I finally have some good news!
Although I admittedly did not get very much done for April, (just one chapter for The DOOM Chronicles and two for Unknown), progress in my real life has been made! That big problem that occurred near the end of January has finally been rectified and in a way that makes it seem fairly certain that it will not crop up again for hopefully a really long time. So that's out of the way!
The other big problem I've been having since about December, my general lazy lethargy and stress problems, (frequently at odds with each other), is finally beginning to dissipate. I'm back on my medication, and even on the lowest possible dosage, I'm definitely feeling just a lot clearer, focused, and motivated.
It's this kind of thing that really helps kind of emphasize psych meds for me. I've always been a proponent of medications, although for my own reasons, most of them vague and unfounded, I kind of resisted the idea of me personally getting on them. Although in reality what kept me from doing so was a lack of healthcare insurance. I know there's a lot of stigma even still around any kind of mental illness or psychological imbalances, which still strikes me was fucking ridiculous.
Someone is diabetic, no one questions that they take insulin.
Someone has a psychological imbalance? They should just 'get over it' and 'man up' and 'stop being sad'.
Both of these are documentable, objectively proven realities, both of them are physical problems, and yet one is basically just straight-up disrespected. It's stupid as hell.
I think part of the problem is that people don't understand psych meds in general. Besides the fact that there's more than just anti-depression meds, medication doesn't make you happy. It makes you more capable of being happy. And it's also a bit of trial and error. A medical that can help one person a hell of a lot might actually make another person worse. I took an anti-anxiety medication in late 2016 and early 2017 that actually increased my anxiety.
Anyway, I could go on about this for awhile. So I'm back on my medication, and it's helping, and that's a good thing.
Now, that being said, my life is kind of busy right now.

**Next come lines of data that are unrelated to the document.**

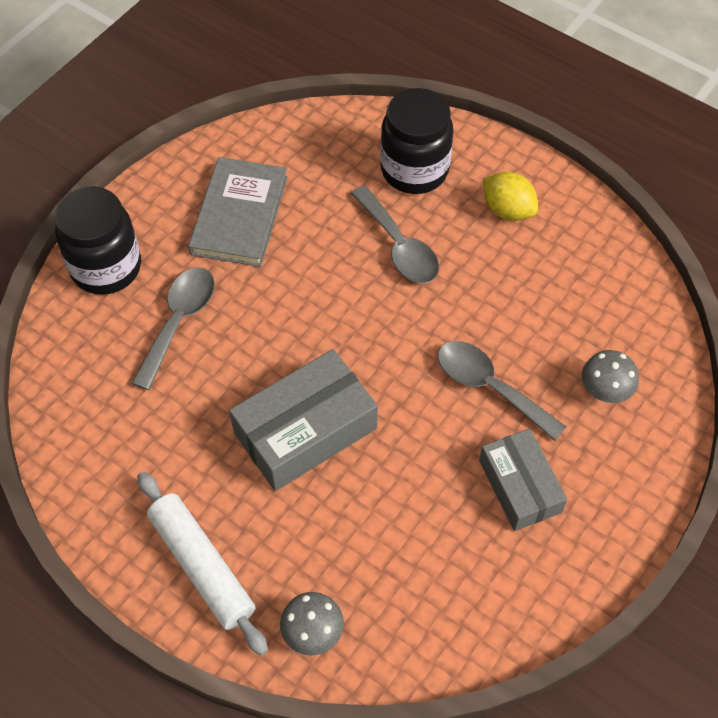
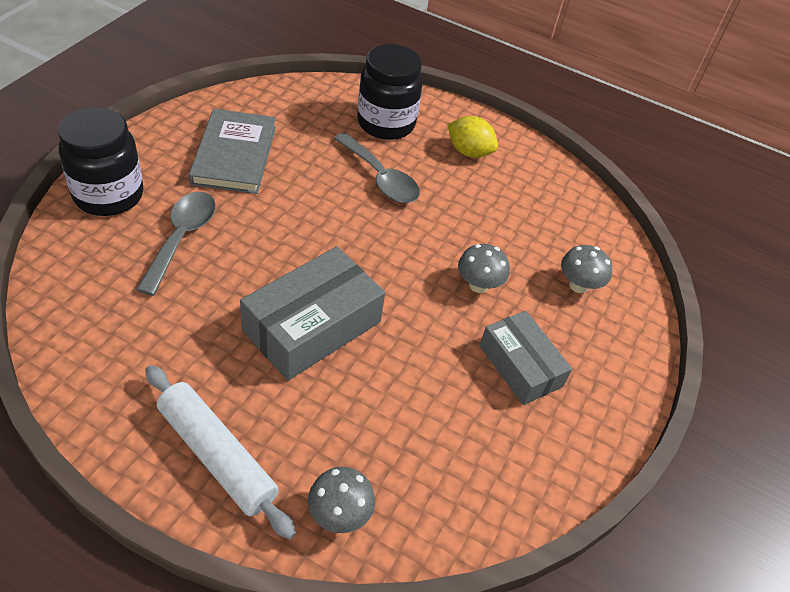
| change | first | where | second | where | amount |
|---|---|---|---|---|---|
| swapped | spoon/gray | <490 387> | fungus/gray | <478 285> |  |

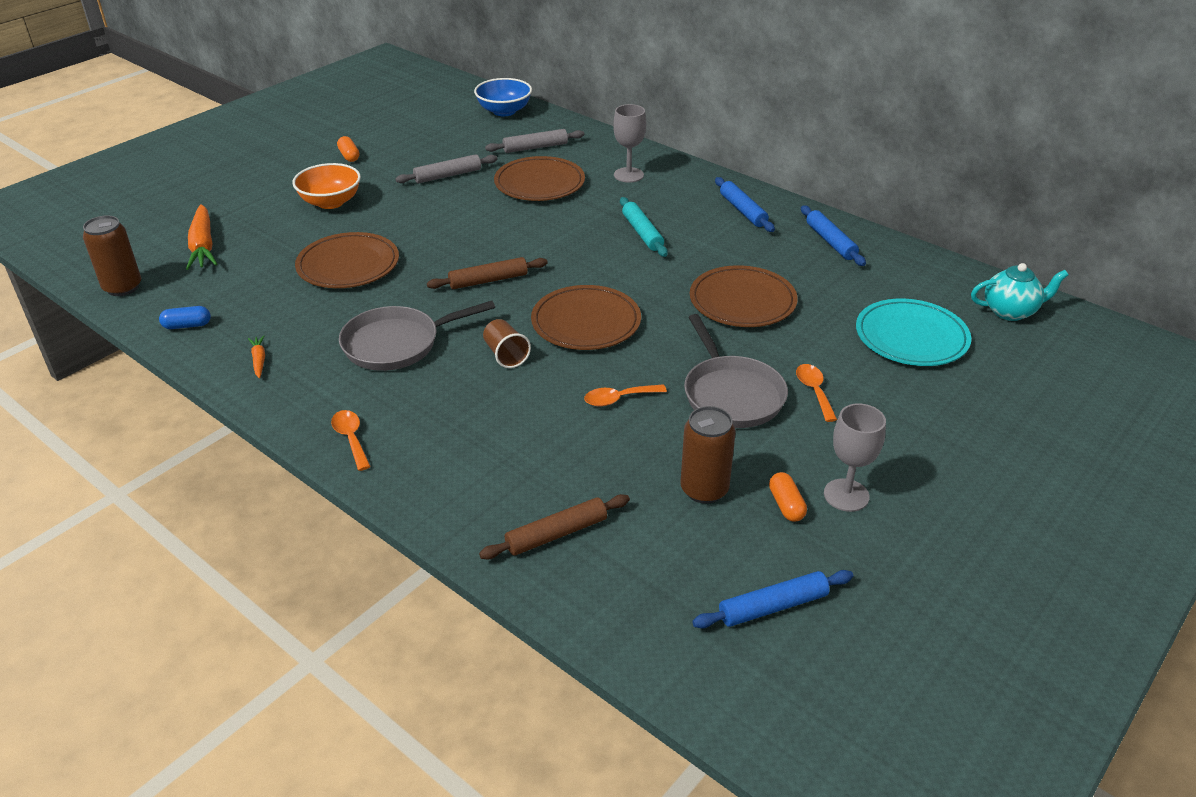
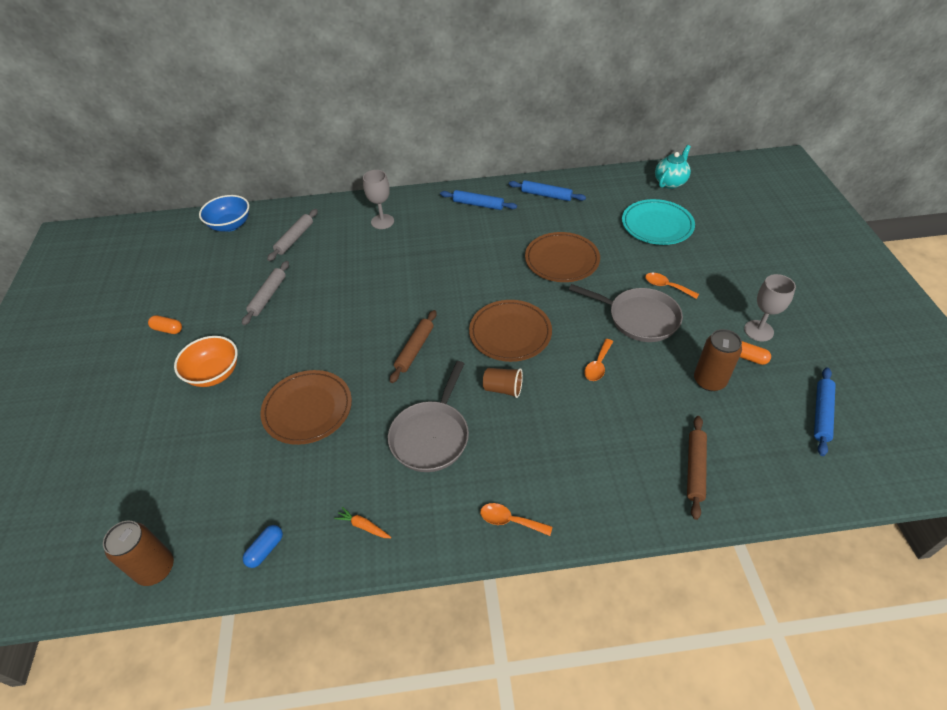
| change | first | where | second | where | amount |
|---|---|---|---|---|---|
| gone | root vegetable/bright orange | <203 245> |  |  |  |
| gone | dinner plate/russet | <539 183> |  |  |  |
| gone | dough roller/aqua | <642 233> |  |  |  |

The short of it is that one of my roommates is moving out. So I'm taking the opportunity to kind of rearrange the house, and to give the whole house kind of a deep clean. This is going to be a bit of a process and isn't something I can just do and get done in a day or two. So it's going to be ongoing throughout May. I've got other background annoying real-life things to deal with too. Basically, my life is busy right now.
So, onto the actual story related news. I don't have much, but I'll give you what I've got.

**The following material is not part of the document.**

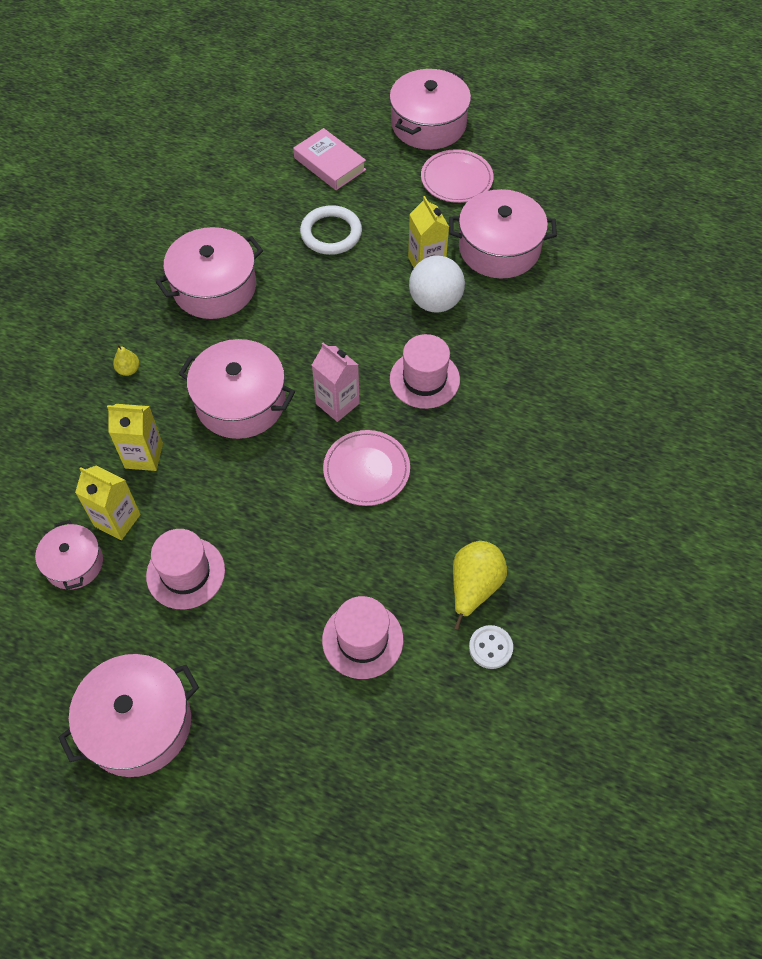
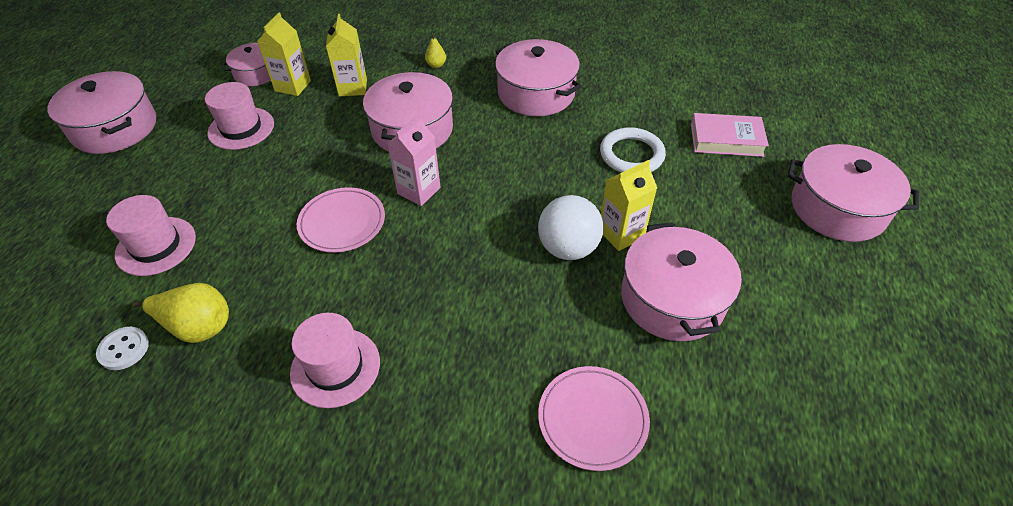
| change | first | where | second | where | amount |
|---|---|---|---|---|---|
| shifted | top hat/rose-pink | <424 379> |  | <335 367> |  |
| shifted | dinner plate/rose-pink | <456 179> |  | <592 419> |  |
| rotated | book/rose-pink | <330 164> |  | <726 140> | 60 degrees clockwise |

Basically, I'm going to try and get to a point where I'm more regularly updating The DOOM Chronicles and Unknown. My primary focus for now, and I imagine for the next few months, is wrapping up those two things. Once Episode Two is done, I'm going to put The DOOM Chronicles back to sleep for a bit.

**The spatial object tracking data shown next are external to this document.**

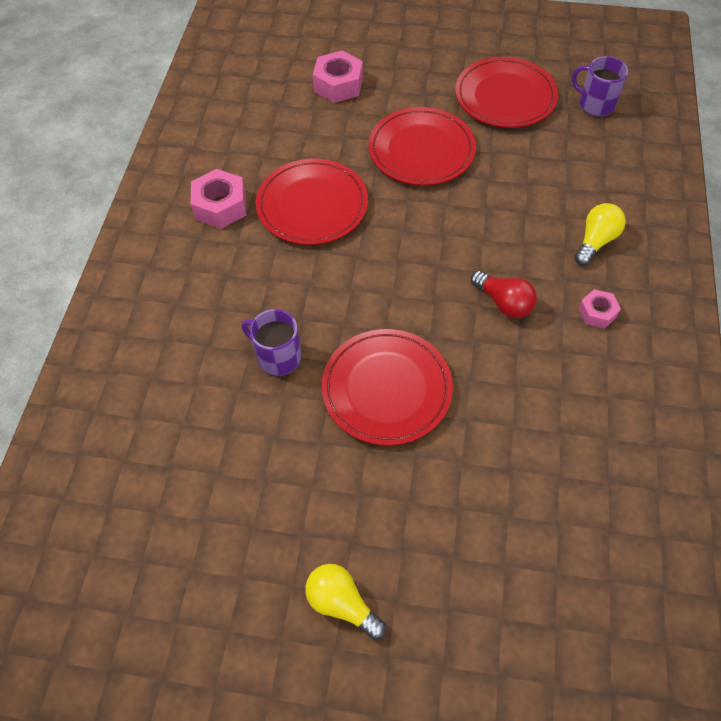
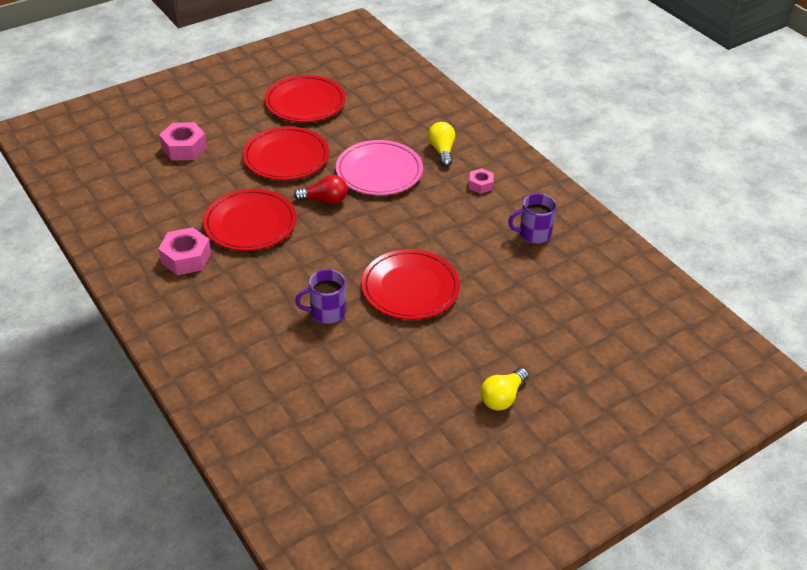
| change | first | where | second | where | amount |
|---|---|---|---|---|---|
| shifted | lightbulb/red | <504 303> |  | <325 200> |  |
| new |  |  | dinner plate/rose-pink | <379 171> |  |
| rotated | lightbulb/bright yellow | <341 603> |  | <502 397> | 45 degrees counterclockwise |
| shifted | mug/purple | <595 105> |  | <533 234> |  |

I fired up DOOM 3 to help kind of get me in the right head space to keep going with The DOOM Chronicles.
As for what I want to do after my two current projects are done? Instead of Desolation Dreaming, I'm going to go ahead and write Dawn's War, since I think it's about high time for another Shadow Wars related title.
And after The DOOM Chronicles goes back on the shelf, I think what I'm going to do is finally get started on my Classic Halo Universe. Honestly, I feel like if I don't get started on it, I'm going to lose my fucking mind. I might not even wait until The DOOM Chronicles: Episode Two is finished before I start, but I do want to make sure that I make some significant progress on that story before I really dig into Halo.
I'm also still giving consideration to a long-running side-series to The Shadow Wars that I think people would really like. So, that's still floating around near the forefront of my thoughts.
On a smaller note, I ended up disassembling my Obsidian Thirteen profile mainly because I realized that I was lying to myself. There's realistically no way I'm going to have time to tend to it for at least a year, if not two or longer. So I took it down and instead rolled some of the ideas into Obsidian Productions. I plan to release them as Obsidian Classics further on down the line. More on that when I have time.
And now the big, probably annoying announcement, although I'm not sure how many people were really following this. Over the past year I've been talking about this Post-Apocalyptic Survival/Horror I've been working on. I'm basically going to take it and put it up on the shelf. I don't want to get too much into why I'm doing this. I can say that it's not because I doubt its quality. I mean, you know me, I don't think I'm amazing, but I've gotten a little bit better at being able to determine if what I'm writing sucks. So it's not a quality issue.
The primary reason is that, well, I have a kind of vision, a really, really big idea, in which this novel is one small piece. It's a huge writing related idea, and it's something that's going to take time, like, a lot of time, for pre-production. A few years at least. It's separate from what I'm doing with my S. A. Lusher stuff, wholly its own thing. I'm going to be quietly working on it in the background for a long time and I'm pretty much going to stop talking about it.
Which means the majority of my focus is going to S. A. Lusher and Obsidian Productions. So yay!
Like I said before, I want 2018 to kind of be a catch-up year where I write a few of the projects that I've had rattling around in my brain for several years now. I want to clear the table for future development of The Shadow Wars universe, as I have a lot of ideas.
And that's about it for now. May will also be quiet, but I'm hoping it will be the least quiet month of 2018 so far. Wish me luck!